What You're Buying at Full Freight

The honest counterweight: a strong listing agent earns their fee through pricing strategy (the difference between right-priced and chased-down listings dwarfs a point of commission), negotiation under pressure, and problem-triage between contract and close. Interview two or three, ask for their list-to-sale-price ratios and days-on-market versus the neighborhood, and negotiate fee after you've picked the best — not the cheapest — operator. The Selling Cost Estimator shows the commission inside your full walk-away math.

How to Use the Calculator

  1. Enter your expected price and the quoted listing/buyer percentages.
  2. Set the agent's brokerage split (70% is common) to see what your agent personally keeps.
  3. Read the scenario table — walk into the listing appointment with those dollar figures in hand.

Frequently Asked Questions

Are commissions really negotiable?

By law, always — no association or MLS may fix them. In practice, willingness varies with price point, market heat and the agent's pipeline. The worst outcome of asking is the current quote.

Who pays the buyer's agent now?

Negotiated per transaction since 2024: sellers often still offer it to widen the buyer pool, buyers sometimes pay their own (or finance it into their offer terms).

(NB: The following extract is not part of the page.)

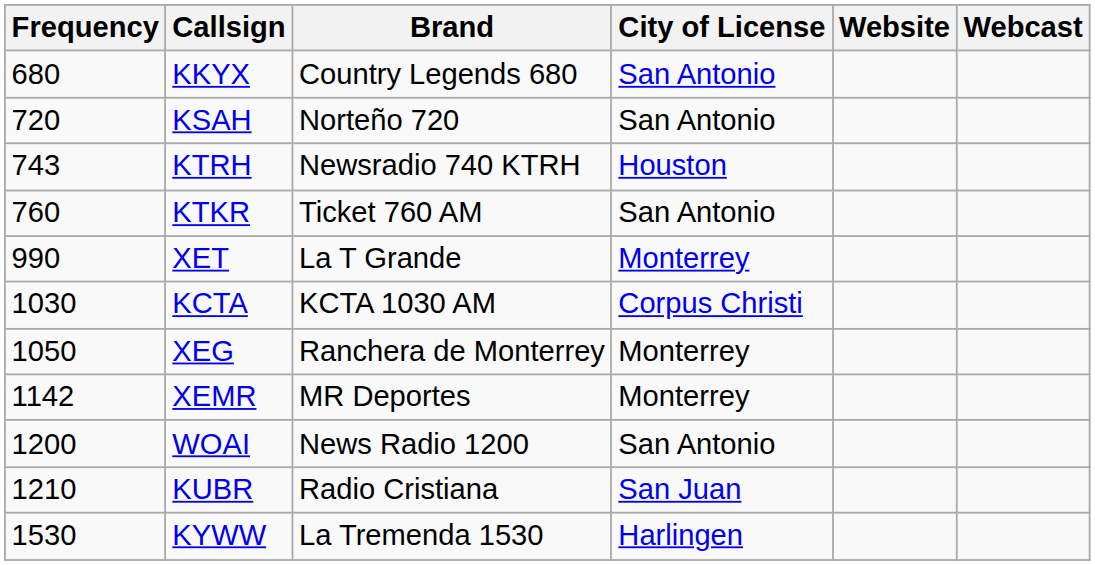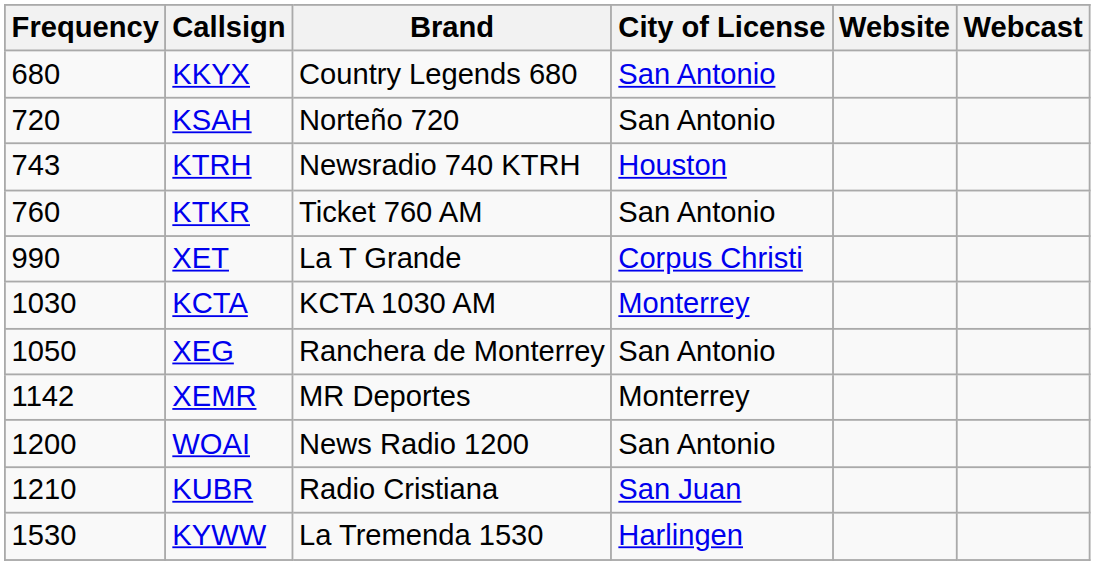XET | City of License: Monterrey -> Corpus Christi
KCTA | City of License: Corpus Christi -> Monterrey
XEG | City of License: Monterrey -> San Antonio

Whatever is agreed lands in your net-proceeds math either way.

Is a discount brokerage worth it?

For clean, in-demand homes in hot markets — often yes; the MLS listing does the heavy lifting. For unique, dated or slow-market homes, full-service pricing strategy and negotiation typically return more than the fee difference. Judge by your home's difficulty, not ideology.

What's a fair commission in 2026?

Surveys put typical totals at 4.5–5.5% with both sides represented, lower on expensive homes (fee percentage falls as price rises) and for dual-end deals. 'Fair' is whatever a good agent accepts while still fighting for your price.

Do I save the commission by selling FSBO?

You save the listing side (~2.5–3%) but statistically FSBO homes sell for less — historically enough to offset much of the saving — and you may still offer a buyer-side fee. FSBO works best with a hot market, a common floor plan, and a flat-fee MLS entry.

Should the commission affect my list price?

No — price to the market; the commission comes out of proceeds. Padding the price 'for the commission' just extends days-on-market, which costs more than the fee.

Is my information private?

Yes — every figure computes locally in your browser.

Interview agents like the five-figure hire this is, pick on competence, then negotiate the fee with the waterfall table in hand. Half a point asked politely at the listing appointment is the highest-hourly-rate sentence most sellers will ever speak.